I changed my thinking on multi-region summits when I realized that a SOTA summit is an area, not a point.

A point can be on a border and in two regions simultaneously. A SOTA summit is really the activation zone (AZ). When the AZ is across two regions, I can think of three options.

  1. Split it along the region boundary into two separate AZs, and add multi-AZ rules like are used for grid squares in the Fred Fish Memorial Award.

  2. Make the whole AZ simultaneously in two regions. This only works if the regions have exactly the same AZ rules. I’m sure there are cases where that is not true.

  3. Make the AZ in one region.
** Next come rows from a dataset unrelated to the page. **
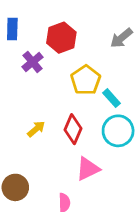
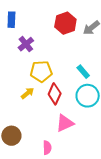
red hexagon: (61, 38) -> (65, 23), moved
yellow pentagon: (86, 80) -> (41, 71), moved, turned 30

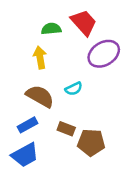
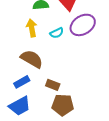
cyan semicircle: (74, 89) -> (57, 33), moved
brown pentagon: (91, 142) -> (63, 105), moved

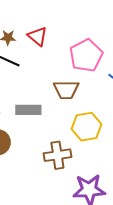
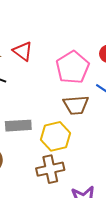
brown trapezoid: (66, 90) -> (76, 105), moved
yellow hexagon: (86, 127) -> (56, 136), moved

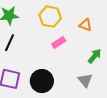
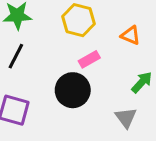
black circle: (42, 81) -> (73, 90), moved

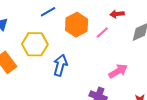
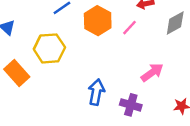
blue arrow: (60, 65) -> (96, 92), moved

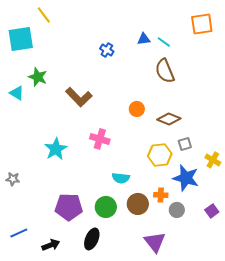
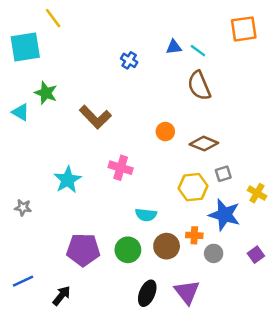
gray star: (13, 179) -> (23, 208), moved
black ellipse: (92, 239) -> (147, 293), moved
black arrow: (51, 245) -> (62, 296), turned -30

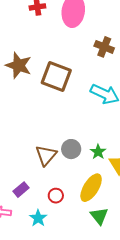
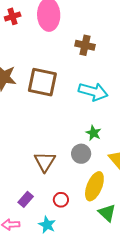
gray circle: (71, 149) -> (81, 154), moved
green star: (98, 152) -> (93, 133), moved

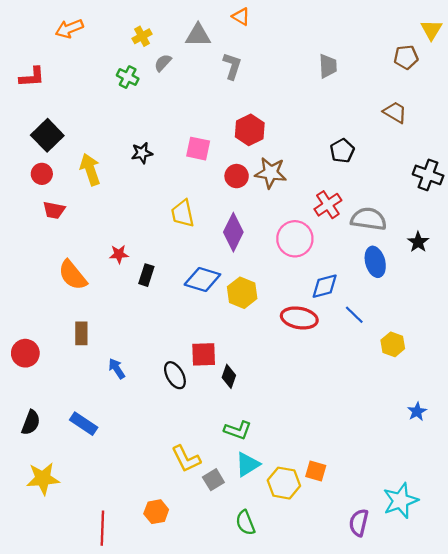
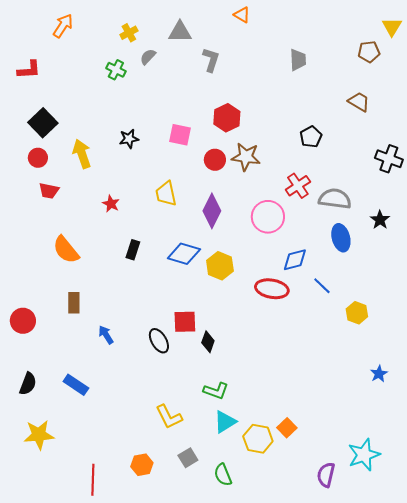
orange triangle: (241, 17) -> (242, 15), moved
orange arrow: (69, 29) -> (63, 26), turned 145
red star: (119, 254) -> (111, 204), moved, turned 30
orange square: (316, 471) -> (287, 428), turned 30
gray square: (213, 480) -> (188, 458), moved

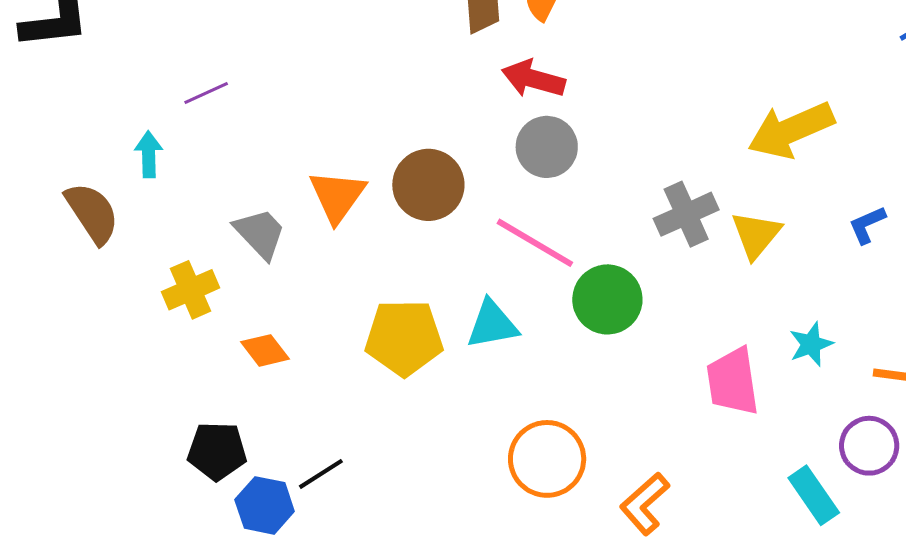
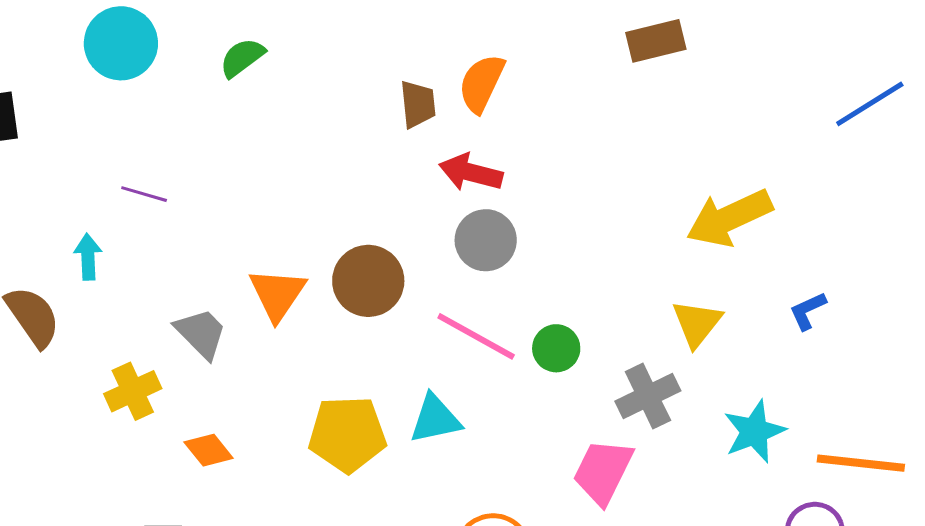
purple line: (206, 93) -> (144, 194), turned 42
gray cross: (686, 214) -> (648, 396), moved
green circle: (607, 299) -> (556, 348), moved, size x0.7
cyan star: (811, 344) -> (754, 432), size x1.4
pink trapezoid: (733, 382) -> (603, 472), moved, turned 36

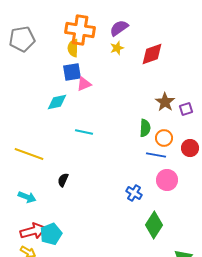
This requires no new rules and no map-making. It does require manually going through the border summits and making database changes.

wunder

I have just checked on my atlas, and there is only one Mont Blanc.

(etc)

After this change, activators will still be able to activate border summits from within their own country, or country of choosing, with their home call or appropriate prefix of choice, provided that said country extends into the AZ as defined by the modal vertical 25m AZ rule.

So suppose there is a summit on the border between association XX and association YY. Suppose it currently has two SOTA references - XX/AA-001 and YY/BB-001. After the change it might just have one valid reference, say XX/AA-001. But activators would still be able to activate it from the BB side of the border with their BB prefix. There simply is not a problem.
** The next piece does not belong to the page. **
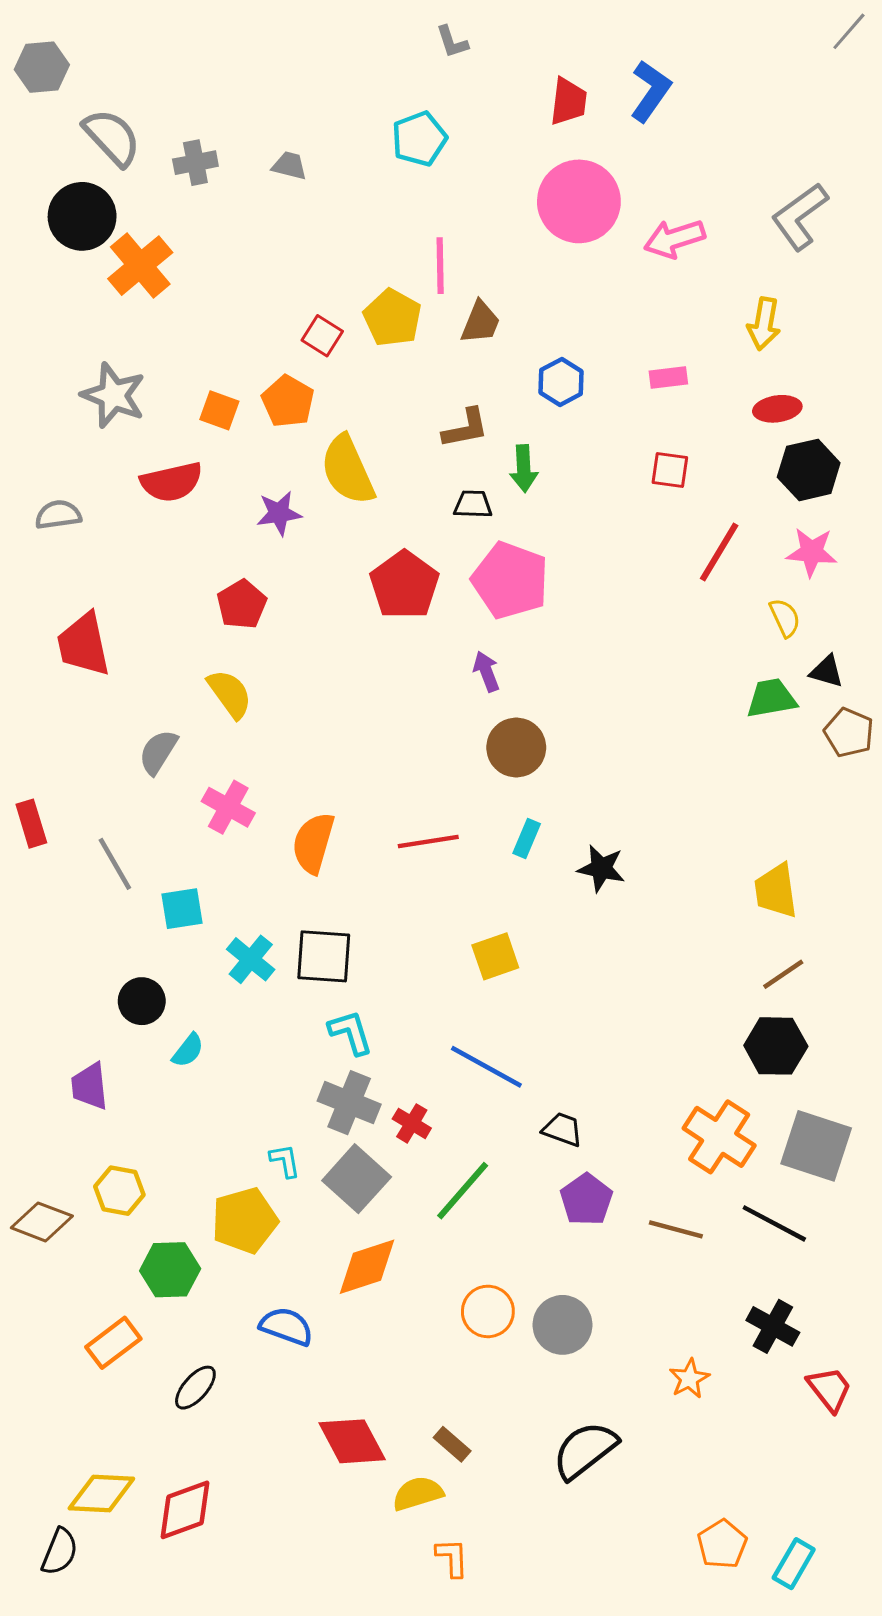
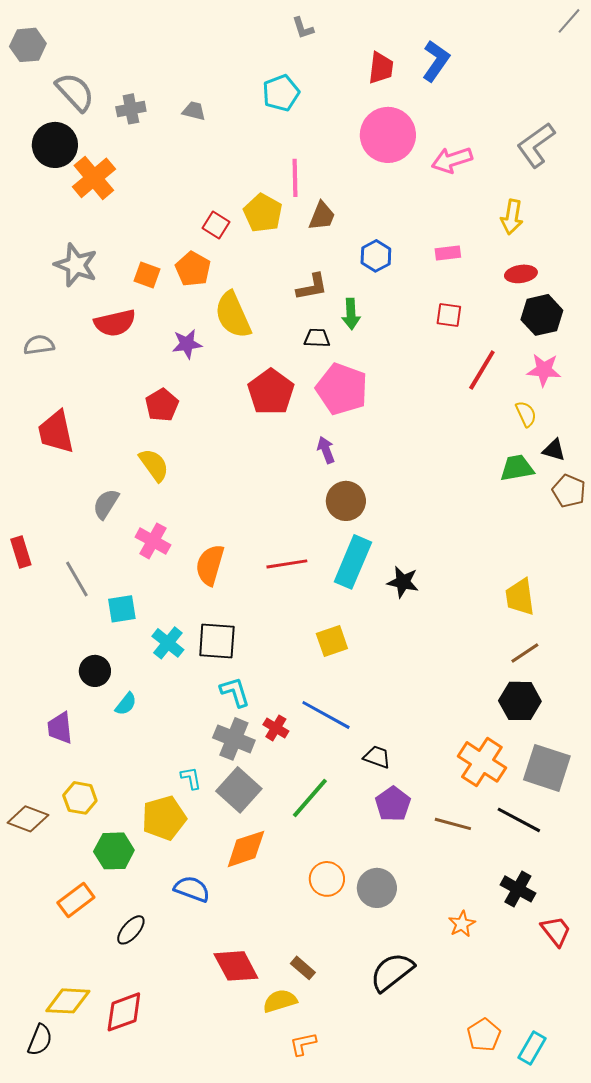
cyan rectangle: (527, 839) -> (353, 562), size x2.0
red cross: (412, 1123) -> (276, 728), moved
orange L-shape: (452, 1558) -> (303, 1044), turned -100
The good thing is that we would get rid of silly ideas like ONE mountain having TWO or more SOTA references, and activators moving themselves a few centimetres to do a “new” activation for double (or triple) points.

I may have been one of the first to activate from one SOTA association while using the callsign prefix of another, when I activated Black Mountain G/WB-001 (as it was then) from the Welsh side of the border using MW1EYP/P many years ago. Of course that summit was deleted from the English association and became GW/SW-041, but it would still be possible to activate it either as M1EYP/P or MW1EYP/P depending on where I set up.

Nobody loses anything, or the opportunity to do anything with this change, it just makes the programme a whole lot simpler and clearer. We’ve discussed this ad infinitum on the MT over the years, and had border summit rules (many versions of) and the current free-for-all. None were/are satisfactory, and the obvious solution is, well, obvious. And yes, the concept of programming the Database so that a summit can only exist once, but could have two or more valid references, has been thoroughly examined, but it just has too much that could go wrong with it, and too much confusion it will cause for years to come, to be worth the hassle.